**PROBLEM STATEMENT:**
From the records below, please repeat exactly the line that has "middle tip: (1275, 922)", the line that has "pinky dip: (275, 265)", and every line between them, and nothing else.

**RECORDS SHOWN:**
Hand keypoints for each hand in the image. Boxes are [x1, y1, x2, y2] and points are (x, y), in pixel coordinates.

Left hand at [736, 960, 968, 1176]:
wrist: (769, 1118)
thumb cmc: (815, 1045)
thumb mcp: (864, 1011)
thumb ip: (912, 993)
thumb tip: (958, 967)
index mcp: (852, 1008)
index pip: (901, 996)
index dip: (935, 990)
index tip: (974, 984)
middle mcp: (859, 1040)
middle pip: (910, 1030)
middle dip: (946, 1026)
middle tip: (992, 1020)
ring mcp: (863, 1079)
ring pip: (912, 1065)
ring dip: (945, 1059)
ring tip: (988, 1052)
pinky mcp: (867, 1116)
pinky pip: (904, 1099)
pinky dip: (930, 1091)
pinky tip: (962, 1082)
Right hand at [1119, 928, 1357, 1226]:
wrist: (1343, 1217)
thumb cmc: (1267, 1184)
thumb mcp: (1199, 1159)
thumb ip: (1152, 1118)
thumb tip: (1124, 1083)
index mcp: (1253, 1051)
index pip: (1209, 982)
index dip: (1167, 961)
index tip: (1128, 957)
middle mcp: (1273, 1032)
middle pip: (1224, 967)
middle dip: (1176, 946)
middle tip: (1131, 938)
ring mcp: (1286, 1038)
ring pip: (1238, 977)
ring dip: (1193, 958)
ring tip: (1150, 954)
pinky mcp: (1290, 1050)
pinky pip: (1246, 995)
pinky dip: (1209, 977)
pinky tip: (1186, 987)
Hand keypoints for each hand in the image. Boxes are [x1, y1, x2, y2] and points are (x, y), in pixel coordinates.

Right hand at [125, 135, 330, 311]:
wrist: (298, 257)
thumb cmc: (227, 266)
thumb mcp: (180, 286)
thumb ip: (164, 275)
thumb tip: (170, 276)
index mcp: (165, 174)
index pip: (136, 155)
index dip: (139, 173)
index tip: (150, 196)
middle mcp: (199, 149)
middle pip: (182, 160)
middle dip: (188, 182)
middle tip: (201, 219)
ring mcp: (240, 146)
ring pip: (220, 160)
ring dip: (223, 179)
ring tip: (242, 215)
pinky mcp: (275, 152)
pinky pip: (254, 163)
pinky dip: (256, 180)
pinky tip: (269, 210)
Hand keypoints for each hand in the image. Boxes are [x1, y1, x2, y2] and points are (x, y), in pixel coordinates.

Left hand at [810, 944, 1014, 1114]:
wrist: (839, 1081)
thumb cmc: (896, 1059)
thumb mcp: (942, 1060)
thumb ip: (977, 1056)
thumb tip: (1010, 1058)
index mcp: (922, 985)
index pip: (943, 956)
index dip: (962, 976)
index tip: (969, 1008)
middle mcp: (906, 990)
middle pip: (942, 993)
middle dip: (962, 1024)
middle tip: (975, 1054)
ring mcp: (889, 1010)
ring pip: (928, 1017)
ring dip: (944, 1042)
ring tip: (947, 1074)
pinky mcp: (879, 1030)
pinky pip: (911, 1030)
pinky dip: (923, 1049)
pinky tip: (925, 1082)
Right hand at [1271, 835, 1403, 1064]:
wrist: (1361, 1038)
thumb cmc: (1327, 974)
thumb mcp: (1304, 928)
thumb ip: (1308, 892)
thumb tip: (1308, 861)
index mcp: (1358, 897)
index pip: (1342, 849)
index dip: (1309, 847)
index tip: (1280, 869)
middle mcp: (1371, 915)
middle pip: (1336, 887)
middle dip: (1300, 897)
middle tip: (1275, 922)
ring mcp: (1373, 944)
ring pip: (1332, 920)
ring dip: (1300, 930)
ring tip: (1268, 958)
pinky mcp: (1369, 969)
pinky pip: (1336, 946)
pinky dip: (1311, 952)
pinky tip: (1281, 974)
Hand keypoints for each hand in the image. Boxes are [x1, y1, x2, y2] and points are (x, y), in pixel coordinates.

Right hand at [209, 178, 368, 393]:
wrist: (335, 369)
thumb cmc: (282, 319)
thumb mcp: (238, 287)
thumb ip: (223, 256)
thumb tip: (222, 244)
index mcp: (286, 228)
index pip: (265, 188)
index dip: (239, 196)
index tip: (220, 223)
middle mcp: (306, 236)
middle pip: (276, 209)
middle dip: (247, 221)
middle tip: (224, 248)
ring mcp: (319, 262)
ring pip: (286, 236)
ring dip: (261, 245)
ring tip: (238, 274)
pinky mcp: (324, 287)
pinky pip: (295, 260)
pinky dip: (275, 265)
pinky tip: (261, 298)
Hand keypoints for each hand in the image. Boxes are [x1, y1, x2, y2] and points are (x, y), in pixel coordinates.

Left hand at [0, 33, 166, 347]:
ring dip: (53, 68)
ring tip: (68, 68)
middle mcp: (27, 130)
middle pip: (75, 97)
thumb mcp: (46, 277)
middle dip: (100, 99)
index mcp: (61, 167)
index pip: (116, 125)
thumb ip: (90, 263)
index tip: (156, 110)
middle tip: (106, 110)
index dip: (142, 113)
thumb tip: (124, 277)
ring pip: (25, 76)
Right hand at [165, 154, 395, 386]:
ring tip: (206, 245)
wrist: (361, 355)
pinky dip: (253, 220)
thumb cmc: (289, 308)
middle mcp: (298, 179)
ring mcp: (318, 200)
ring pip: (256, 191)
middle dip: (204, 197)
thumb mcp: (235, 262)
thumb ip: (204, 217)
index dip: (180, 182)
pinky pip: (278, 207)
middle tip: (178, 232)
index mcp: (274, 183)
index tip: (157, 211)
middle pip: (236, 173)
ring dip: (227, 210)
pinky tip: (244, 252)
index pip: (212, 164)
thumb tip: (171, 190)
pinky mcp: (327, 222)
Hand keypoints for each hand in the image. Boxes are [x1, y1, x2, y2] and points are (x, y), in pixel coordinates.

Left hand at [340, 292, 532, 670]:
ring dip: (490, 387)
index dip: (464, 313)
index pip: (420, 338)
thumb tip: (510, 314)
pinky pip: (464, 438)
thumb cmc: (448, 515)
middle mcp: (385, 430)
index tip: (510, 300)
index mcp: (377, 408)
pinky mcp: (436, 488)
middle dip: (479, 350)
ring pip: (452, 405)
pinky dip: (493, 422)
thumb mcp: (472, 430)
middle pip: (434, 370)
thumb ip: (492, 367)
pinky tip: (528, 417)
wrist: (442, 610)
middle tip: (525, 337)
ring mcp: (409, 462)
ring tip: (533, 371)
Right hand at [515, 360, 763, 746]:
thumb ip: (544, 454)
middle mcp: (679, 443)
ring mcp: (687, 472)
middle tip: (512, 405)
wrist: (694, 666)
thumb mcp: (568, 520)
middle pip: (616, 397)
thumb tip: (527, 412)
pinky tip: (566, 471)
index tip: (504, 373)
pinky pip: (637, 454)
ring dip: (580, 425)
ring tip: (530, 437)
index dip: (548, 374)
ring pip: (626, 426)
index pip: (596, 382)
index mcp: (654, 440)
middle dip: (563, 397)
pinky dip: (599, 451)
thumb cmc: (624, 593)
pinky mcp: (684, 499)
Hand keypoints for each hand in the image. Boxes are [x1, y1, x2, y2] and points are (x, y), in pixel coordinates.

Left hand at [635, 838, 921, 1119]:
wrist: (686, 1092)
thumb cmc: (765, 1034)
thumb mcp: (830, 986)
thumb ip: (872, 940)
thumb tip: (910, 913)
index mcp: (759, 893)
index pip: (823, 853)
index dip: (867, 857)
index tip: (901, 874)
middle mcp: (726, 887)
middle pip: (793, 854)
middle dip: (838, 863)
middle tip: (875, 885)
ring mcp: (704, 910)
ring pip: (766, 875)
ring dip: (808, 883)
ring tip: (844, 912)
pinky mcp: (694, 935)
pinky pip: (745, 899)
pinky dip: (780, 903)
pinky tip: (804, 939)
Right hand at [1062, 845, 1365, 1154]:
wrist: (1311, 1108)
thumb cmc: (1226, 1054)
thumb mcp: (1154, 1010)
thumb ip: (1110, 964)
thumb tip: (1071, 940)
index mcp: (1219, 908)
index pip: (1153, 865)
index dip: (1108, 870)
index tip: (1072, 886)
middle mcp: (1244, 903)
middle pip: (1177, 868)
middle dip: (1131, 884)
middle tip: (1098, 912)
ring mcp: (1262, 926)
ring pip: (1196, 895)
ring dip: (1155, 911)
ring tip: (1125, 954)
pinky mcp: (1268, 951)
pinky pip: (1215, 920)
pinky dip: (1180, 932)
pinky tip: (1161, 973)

**EXPECTED ANSWER:**
middle tip: (1275, 922)
ring mcp: (1373, 944)
ring pip: (1332, 920)
ring dip: (1300, 930)
ring tip: (1268, 958)
pinky mcp: (1369, 969)
pinky pip: (1336, 946)
pinky dip: (1311, 952)
pinky tip: (1281, 974)
Hand keypoints for each hand in the image. Boxes are [x1, y1, x2, y2] and points are (x, y), in pixel coordinates.

Right hand at [209, 178, 368, 393]:
wrist: (335, 369)
thumb cmc: (282, 319)
thumb mcp: (238, 287)
thumb ip: (223, 256)
thumb tip: (222, 244)
index mcp: (286, 228)
index pip: (265, 188)
index dip: (239, 196)
index tip: (220, 223)
middle mcp: (306, 236)
middle pip: (276, 209)
middle dip: (247, 221)
middle tip: (224, 248)
ring mcp: (319, 262)
ring pip: (286, 236)
ring dip: (261, 245)
ring tip: (238, 274)
pinky mcp: (324, 287)
pinky pip: (295, 260)
pinky dip: (275, 265)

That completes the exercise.